Some people jump into blogging with both feet, others wiggle their toes in the water before easing into the online world. Me? I'm definitely the latter. I've been slow to commit. With malice aforethought, I deliberately started my blog on April 1 so that I would always have an easy out. It could be my own private April Fool's Day Joke. During the first year, I celebrated each milestone - one month, six months and one year. This gave me the opportunity to reflect on the act of blogging and ask myself some questions. Should I be doing something more productive with my time in Paris, like improving my French or taking art history classes? Should I get a real job? Was I still having fun?
Since the answer to the last question was always a resounding "yes", I kept on blogging. But I could tell that part of me still wasn't ready to make the final commitment because I balked at the idea of getting blogger business cards. At meetups in Paris, there was always an awkward pause after someone gave me their card and waited for me to reciprocate. I couldn't. My solution was to jot my name and telephone number, which I had to look up because I don't know it by heart, on a ragged slip of paper. It worked for me. I wanted to keep my relationship with blogging casual.

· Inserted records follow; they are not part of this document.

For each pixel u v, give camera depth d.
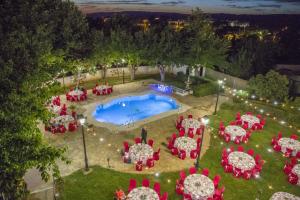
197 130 25.81
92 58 34.88
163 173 20.44
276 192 18.59
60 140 23.98
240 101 34.56
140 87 38.00
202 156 22.89
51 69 14.73
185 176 19.58
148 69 44.66
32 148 10.52
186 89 36.38
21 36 15.94
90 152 22.50
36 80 12.17
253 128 27.70
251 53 41.25
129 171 20.50
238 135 24.84
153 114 31.77
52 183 18.62
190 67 37.66
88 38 34.53
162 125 27.67
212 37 37.81
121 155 22.30
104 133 25.55
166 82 40.16
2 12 25.89
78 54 32.62
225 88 38.47
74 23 32.19
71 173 19.88
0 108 10.22
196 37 36.81
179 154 22.23
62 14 31.78
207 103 33.84
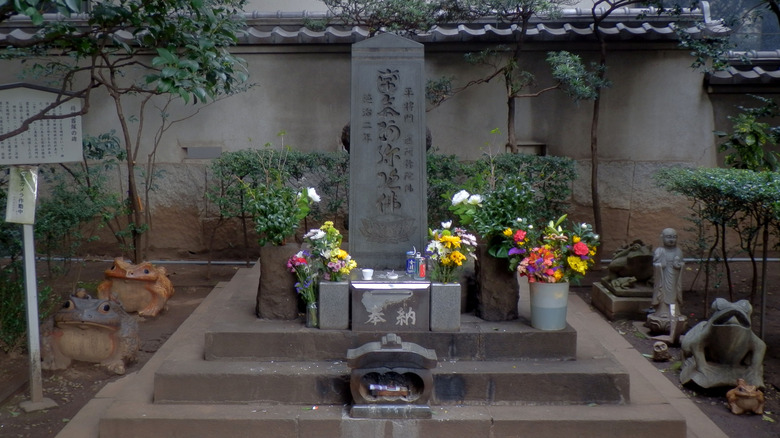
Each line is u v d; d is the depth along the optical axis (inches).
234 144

While I'm still not sure that I'm ready to fully commit to blogging, my attitude towards having business cards has changed thanks to some gentle, and not so gentle, nudging by others. When Sylvia, who's always busy doing a million things of her own, offered to help me make some cards, I knew that I had to do something. So, I mentioned my dilemma to Stephane, who immediately consulted an expert in design, our son. During a Skype brainstorming session, we threw around some ideas for an "Out and About" business card. Since my profile picture is one of me going through the turnstile of the metro, it didn't take us long to come up with a card that looks like a metro ticket. Within a couple of hours, we had sent Philippe a photo of a real ticket and he had created an astonishingly close facsimile, with all of my contact information. Getting the final product took a little longer than expected because of the high cost of printing the cards in France. Fortunately, I have connections in Boston, so Philippe had them printed there at a drastically reduced rate. They recently arrived in the mail and I can't wait to start passing them out. Best of all, they were a true labor of love. Thanks, Philippe, of PNB - Design!